§ **INSTRUCTIONS TO FOLLOW**: Needed from the data below: all lines that contain the word "closet".
Top of DATA IN THIS EXERCISE
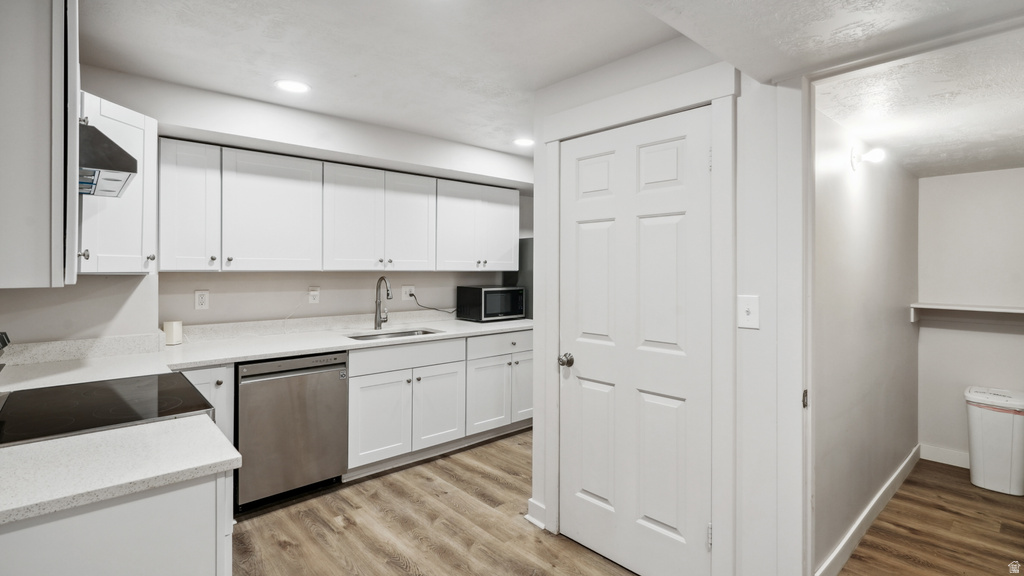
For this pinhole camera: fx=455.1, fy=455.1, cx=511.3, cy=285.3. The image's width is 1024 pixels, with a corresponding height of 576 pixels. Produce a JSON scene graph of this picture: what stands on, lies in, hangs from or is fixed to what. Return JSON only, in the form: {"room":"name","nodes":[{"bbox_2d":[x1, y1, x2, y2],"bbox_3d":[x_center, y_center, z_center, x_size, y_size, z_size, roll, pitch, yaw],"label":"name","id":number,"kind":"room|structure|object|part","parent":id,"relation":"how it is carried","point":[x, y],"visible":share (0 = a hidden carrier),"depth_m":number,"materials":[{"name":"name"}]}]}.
{"room":"kitchen","nodes":[
{"label":"kitchen","id":0,"kind":"room"},
{"bbox_2d":[0,0,78,288],"bbox_3d":[-1.467,-0.426,1.299,0.347,0.874,0.721,0,0,-43],"label":"upper cabinet","id":1,"kind":"object","parent":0,"point":[41,37],"visible":1,"depth_m":1.16,"materials":[{"name":"paint"}]},
{"bbox_2d":[3,65,530,344],"bbox_3d":[-1.073,0.087,3.471,4.266,2.407,0.195,0,0,-43],"label":"kitchen back wall","id":2,"kind":"structure","parent":0,"point":[321,304],"depth_m":2.96,"materials":[{"name":"white paint"}]},
{"bbox_2d":[78,124,137,197],"bbox_3d":[-1.508,-0.406,1.426,0.460,0.185,0.621,0,0,-43],"label":"range hood","id":3,"kind":"object","parent":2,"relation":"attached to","point":[121,160],"visible":0.48,"depth_m":1.45,"materials":[{"name":"silver metal"}]},
{"bbox_2d":[77,90,156,275],"bbox_3d":[-2.004,-0.444,2.148,0.511,0.778,0.560,0,0,-43],"label":"upper cabinet","id":4,"kind":"object","parent":2,"relation":"attached to","point":[126,117],"visible":0.59,"depth_m":2.10,"materials":[{"name":"white"}]},
{"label":"knob","id":5,"kind":"part","parent":4,"relation":"part of","materials":[{"name":"silver metal"}]},
{"bbox_2d":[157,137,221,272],"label":"upper cabinet","id":6,"kind":"object","parent":2,"relation":"attached to","point":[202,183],"visible":0.83,"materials":[{"name":"white paint"}]},
{"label":"knob","id":7,"kind":"part","parent":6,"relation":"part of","materials":[{"name":"silver metal"}]},
{"bbox_2d":[194,289,209,309],"bbox_3d":[-1.993,0.091,2.926,0.075,0.124,0.009,0,0,-43],"label":"wall outlet","id":8,"kind":"object","parent":2,"relation":"attached to","point":[202,300],"visible":0.98,"depth_m":2.92,"materials":[{"name":"white plastic"}]},
{"bbox_2d":[308,286,319,303],"bbox_3d":[-1.461,0.070,3.364,0.076,0.122,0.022,0,0,-43],"label":"wall outlet","id":9,"kind":"object","parent":2,"relation":"attached to","point":[315,293],"visible":0.99,"depth_m":3.36,"materials":[{"name":"white plastic"}]},
{"bbox_2d":[166,139,519,273],"bbox_3d":[-1.017,-0.455,3.465,2.576,0.744,0.375,0,0,-43],"label":"upper cabinet run","id":10,"kind":"object","parent":2,"relation":"attached to","point":[249,251],"visible":0.96,"depth_m":2.97,"materials":[{"name":"white"}]},
{"bbox_3d":[-1.092,-0.432,3.137,0.381,0.714,0.164,0,0,-43],"label":"upper cabinet door","id":11,"kind":"part","parent":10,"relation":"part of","materials":[{"name":"white"}]},
{"bbox_3d":[-0.765,-0.436,3.415,0.382,0.710,0.165,0,0,-43],"label":"upper cabinet door","id":12,"kind":"part","parent":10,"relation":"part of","materials":[{"name":"white"}]},
{"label":"upper cabinet door","id":13,"kind":"part","parent":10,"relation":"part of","materials":[{"name":"white"}]},
{"bbox_3d":[-0.130,-0.467,3.948,0.381,0.698,0.215,0,0,-43],"label":"cabinet door","id":14,"kind":"part","parent":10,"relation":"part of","materials":[{"name":"white"}]},
{"bbox_2d":[401,285,414,300],"bbox_3d":[-0.877,0.060,3.855,0.115,0.122,0.017,0,0,-43],"label":"wall outlet","id":15,"kind":"object","parent":2,"relation":"attached to","point":[408,293],"visible":0.85,"depth_m":3.85,"materials":[{"name":"white plastic"}]},
{"bbox_2d":[410,292,457,314],"bbox_3d":[-0.686,0.165,4.069,0.412,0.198,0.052,0,0,-34],"label":"power cord","id":16,"kind":"object","parent":15,"relation":"attached to","point":[437,309],"visible":0.89,"depth_m":4.05,"materials":[{"name":"black plastic"}]},
{"bbox_2d":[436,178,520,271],"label":"upper cabinet","id":17,"kind":"object","parent":2,"relation":"attached to","point":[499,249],"visible":0.84,"depth_m":3.89,"materials":[{"name":"white paint"}]},
{"bbox_2d":[77,0,1022,161],"bbox_3d":[0.276,-1.078,1.740,5.398,0.115,4.715,0,0,-43],"label":"ceiling","id":18,"kind":"structure","parent":0,"point":[356,66],"depth_m":1.99,"materials":[{"name":"white paint"}]},
{"bbox_2d":[274,78,310,92],"bbox_3d":[-1.191,-1.081,2.471,0.185,0.007,0.186,0,0,-43],"label":"recessed light","id":19,"kind":"object","parent":18,"relation":"in","point":[293,86],"visible":0.99,"depth_m":2.46,"materials":[{"name":"white"}]},
{"bbox_2d":[513,137,534,146],"bbox_3d":[0.099,-1.101,3.500,0.185,0.007,0.187,0,0,-43],"label":"recessed light","id":20,"kind":"object","parent":18,"relation":"in","point":[524,141],"visible":0.97,"depth_m":3.49,"materials":[{"name":"white"}]},
{"bbox_2d":[234,428,1020,575],"bbox_3d":[-0.116,1.328,1.431,4.791,0.057,5.039,0,0,-43],"label":"floor","id":21,"kind":"structure","parent":0,"point":[495,483],"depth_m":2.44,"materials":[{"name":"brown wood"}]},
{"bbox_2d":[0,470,233,575],"bbox_3d":[-1.189,0.881,1.166,0.701,0.877,0.819,0,0,-43],"label":"peninsula cabinet","id":22,"kind":"object","parent":21,"relation":"on","point":[110,567],"visible":0.58,"depth_m":1.00,"materials":[{"name":"white paint"}]},
{"bbox_2d":[0,411,242,526],"bbox_3d":[-1.143,0.423,1.058,0.765,0.035,0.638,0,0,-43],"label":"countertop","id":23,"kind":"structure","parent":22,"relation":"on","point":[30,447],"depth_m":1.05,"materials":[{"name":"white stone"}]},
{"bbox_2d":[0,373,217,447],"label":"cooktop","id":24,"kind":"object","parent":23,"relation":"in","point":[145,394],"visible":0.79,"depth_m":1.55,"materials":[{"name":"black glass"}]},
{"bbox_2d":[178,363,235,445],"bbox_3d":[-1.834,0.852,2.562,0.332,0.874,0.649,0,0,-43],"label":"base cabinet","id":25,"kind":"object","parent":21,"relation":"on","point":[219,386],"visible":0.12,"depth_m":2.43,"materials":[{"name":"white paint"}]},
{"bbox_2d":[235,352,348,512],"bbox_3d":[-1.467,0.842,2.892,0.595,0.863,0.647,0,0,-43],"label":"dishwasher","id":26,"kind":"object","parent":21,"relation":"on","point":[334,381],"visible":0.82,"depth_m":2.64,"materials":[{"name":"silver metal"}]},
{"bbox_2d":[346,329,531,476],"bbox_3d":[-0.540,0.829,3.691,1.765,0.874,0.682,0,0,-43],"label":"base cabinets","id":27,"kind":"object","parent":21,"relation":"on","point":[365,406],"visible":0.59,"depth_m":3.27,"materials":[{"name":"white paint"}]},
{"bbox_2d":[1,313,532,388],"bbox_3d":[-1.060,0.384,3.112,3.580,0.058,0.814,0,0,-43],"label":"countertop","id":28,"kind":"structure","parent":27,"relation":"on","point":[210,359],"depth_m":2.66,"materials":[{"name":"white stone"}]},
{"bbox_2d":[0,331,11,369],"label":"knife block","id":29,"kind":"object","parent":28,"relation":"on","point":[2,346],"visible":0.99,"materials":[{"name":"black metal"}]},
{"bbox_2d":[163,320,182,345],"bbox_3d":[-2.045,0.283,2.746,0.094,0.139,0.095,0,0,-43],"label":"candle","id":30,"kind":"object","parent":28,"relation":"on","point":[173,324],"visible":0.98,"depth_m":2.71,"materials":[{"name":"wax"}]},
{"bbox_2d":[374,276,392,329],"bbox_3d":[-0.969,0.130,3.480,0.099,0.407,0.233,0,0,-43],"label":"faucet","id":31,"kind":"object","parent":28,"relation":"on","point":[380,280],"visible":1,"depth_m":3.51,"materials":[{"name":"silver metal"}]},
{"bbox_2d":[347,327,441,341],"bbox_3d":[-0.861,0.456,3.325,0.699,0.172,0.439,0,0,-43],"label":"sink","id":32,"kind":"object","parent":28,"relation":"in","point":[402,333],"visible":0.23,"depth_m":3.51,"materials":[{"name":"silver metal"}]},
{"bbox_2d":[456,285,525,321],"bbox_3d":[-0.193,0.166,4.244,0.530,0.308,0.373,0,0,-43],"label":"microwave","id":33,"kind":"object","parent":28,"relation":"on","point":[471,289],"visible":0.99,"depth_m":4.08,"materials":[{"name":"black metal"}]},
{"bbox_3d":[-0.912,0.937,3.136,0.419,0.568,0.100,0,0,-43],"label":"cabinet door","id":34,"kind":"part","parent":27,"relation":"part of","materials":[{"name":"white"}]},
{"bbox_3d":[-0.552,0.932,3.431,0.432,0.585,0.105,0,0,-43],"label":"cabinet door","id":35,"kind":"part","parent":27,"relation":"part of","materials":[{"name":"white"}]},
{"bbox_3d":[-0.198,0.927,3.719,0.418,0.557,0.113,0,0,-43],"label":"cabinet door","id":36,"kind":"part","parent":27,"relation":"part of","materials":[{"name":"white paint"}]},
{"bbox_3d":[-0.064,0.489,3.798,0.677,0.155,0.043,0,0,-43],"label":"drawer","id":37,"kind":"part","parent":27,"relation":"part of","materials":[{"name":"white paint"}]},
{"bbox_3d":[0.124,0.907,4.007,0.338,0.564,0.082,0,0,-43],"label":"cabinet door","id":38,"kind":"part","parent":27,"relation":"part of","materials":[{"name":"white"}]},
{"bbox_2d":[514,238,532,316],"bbox_3d":[0.471,0.370,4.606,0.773,1.679,0.701,0,0,-43],"label":"refrigerator","id":39,"kind":"object","parent":21,"relation":"on","point":[524,242],"visible":0.14,"depth_m":4.41,"materials":[{"name":"metal"}]},
{"bbox_2d":[526,33,805,575],"bbox_3d":[0.745,0.127,1.948,0.130,2.403,1.875,0,0,-43],"label":"pantry wall","id":40,"kind":"structure","parent":0,"point":[741,337],"depth_m":1.76,"materials":[{"name":"white paint"}]},
{"bbox_2d":[525,498,546,528],"bbox_3d":[0.142,1.244,2.479,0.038,0.112,0.144,0,0,-43],"label":"baseboard","id":41,"kind":"structure","parent":40,"relation":"attached to","point":[530,518],"depth_m":2.48,"materials":[{"name":"white paint"}]},
{"bbox_2d":[558,106,711,575],"bbox_3d":[0.509,0.310,2.086,0.100,1.989,0.776,0,0,-43],"label":"door","id":42,"kind":"structure","parent":40,"relation":"in","point":[593,233],"depth_m":2.04,"materials":[{"name":"white paint"}]},
{"bbox_3d":[0.271,0.378,2.267,0.069,0.064,0.068,0,0,-43],"label":"doorknob","id":43,"kind":"part","parent":42,"relation":"part of","materials":[{"name":"silver metal"}]},
{"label":"hinge","id":44,"kind":"part","parent":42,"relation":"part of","materials":[{"name":"silver metal"}]},
{"bbox_2d":[540,61,737,575],"bbox_3d":[0.553,0.228,2.126,0.135,2.170,1.018,0,0,-43],"label":"door frame","id":45,"kind":"structure","parent":40,"relation":"attached to","point":[684,103],"depth_m":1.81,"materials":[{"name":"white paint"}]},
{"bbox_2d":[738,294,759,328],"bbox_3d":[0.886,0.100,1.709,0.019,0.123,0.075,0,0,-43],"label":"light switch","id":46,"kind":"object","parent":40,"relation":"attached to","point":[745,313],"visible":0.98,"depth_m":1.71,"materials":[{"name":"white plastic"}]},
{"bbox_2d":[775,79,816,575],"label":"door jamb","id":47,"kind":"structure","parent":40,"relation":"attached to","point":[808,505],"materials":[{"name":"white paint"}]},
{"bbox_2d":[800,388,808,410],"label":"strike plate","id":48,"kind":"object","parent":47,"relation":"attached to","point":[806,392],"visible":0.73,"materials":[{"name":"silver metal"}]},
{"bbox_2d":[812,102,917,573],"bbox_3d":[2.050,0.142,2.654,2.645,2.368,0.115,0,0,-43],"label":"closet side wall","id":49,"kind":"structure","parent":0,"point":[865,202],"depth_m":2.37,"materials":[{"name":"white paint"}]},
{"bbox_2d":[815,444,920,575],"bbox_3d":[2.037,1.248,2.557,2.586,0.111,0.015,0,0,-43],"label":"baseboard","id":50,"kind":"structure","parent":49,"relation":"attached to","point":[891,480],"depth_m":2.41,"materials":[{"name":"white paint"}]},
{"bbox_2d":[850,147,885,170],"bbox_3d":[1.820,-0.654,2.321,0.107,0.123,0.142,0,0,-43],"label":"wall lamp","id":51,"kind":"object","parent":49,"relation":"attached to","point":[878,156],"visible":0.94,"depth_m":2.30,"materials":[{"name":"white"}]},
{"bbox_2d":[810,20,1023,178],"bbox_3d":[2.383,-0.840,2.235,2.857,0.109,1.282,0,0,-43],"label":"closet ceiling","id":52,"kind":"structure","parent":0,"point":[1015,160],"depth_m":2.00,"materials":[{"name":"white paint"}]},
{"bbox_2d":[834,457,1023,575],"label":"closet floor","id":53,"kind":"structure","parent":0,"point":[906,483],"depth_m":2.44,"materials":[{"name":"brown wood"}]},
{"bbox_2d":[965,386,1023,495],"bbox_3d":[3.222,1.017,3.015,0.344,0.615,0.338,0,0,-43],"label":"trash can","id":54,"kind":"object","parent":53,"relation":"on","point":[978,454],"visible":1,"depth_m":2.93,"materials":[{"name":"white plastic"}]},
{"bbox_2d":[917,167,1023,471],"bbox_3d":[3.531,0.176,3.099,0.124,2.295,1.247,0,0,-43],"label":"closet back wall","id":55,"kind":"structure","parent":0,"point":[950,178],"depth_m":3.29,"materials":[{"name":"white paint"}]},
{"bbox_2d":[919,443,970,467],"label":"baseboard","id":56,"kind":"structure","parent":55,"relation":"attached to","point":[949,458],"depth_m":3.34,"materials":[{"name":"white paint"}]},
{"bbox_2d":[909,303,1023,325],"bbox_3d":[3.349,0.206,2.969,0.314,0.124,1.151,0,0,-43],"label":"wall shelf","id":57,"kind":"object","parent":55,"relation":"attached to","point":[987,309],"visible":0.98,"depth_m":3.15,"materials":[{"name":"white wood"}]}
]}

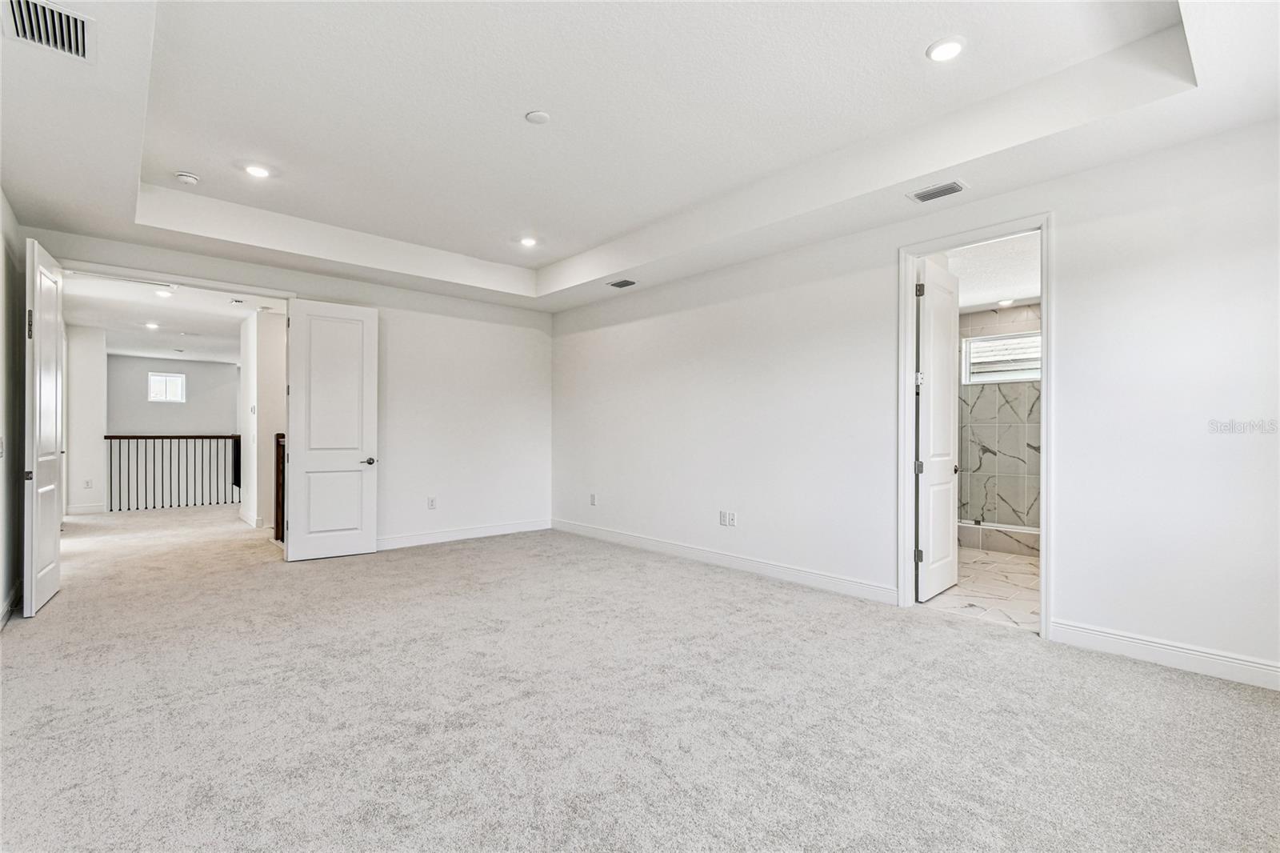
Bottom of DATA IN THIS EXERCISE
§ **YOUR RESPONSE**:
{"bbox_2d":[812,102,917,573],"bbox_3d":[2.050,0.142,2.654,2.645,2.368,0.115,0,0,-43],"label":"closet side wall","id":49,"kind":"structure","parent":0,"point":[865,202],"depth_m":2.37,"materials":[{"name":"white paint"}]},
{"bbox_2d":[810,20,1023,178],"bbox_3d":[2.383,-0.840,2.235,2.857,0.109,1.282,0,0,-43],"label":"closet ceiling","id":52,"kind":"structure","parent":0,"point":[1015,160],"depth_m":2.00,"materials":[{"name":"white paint"}]},
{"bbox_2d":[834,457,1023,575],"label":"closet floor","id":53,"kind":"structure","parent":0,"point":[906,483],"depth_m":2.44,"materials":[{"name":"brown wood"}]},
{"bbox_2d":[917,167,1023,471],"bbox_3d":[3.531,0.176,3.099,0.124,2.295,1.247,0,0,-43],"label":"closet back wall","id":55,"kind":"structure","parent":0,"point":[950,178],"depth_m":3.29,"materials":[{"name":"white paint"}]},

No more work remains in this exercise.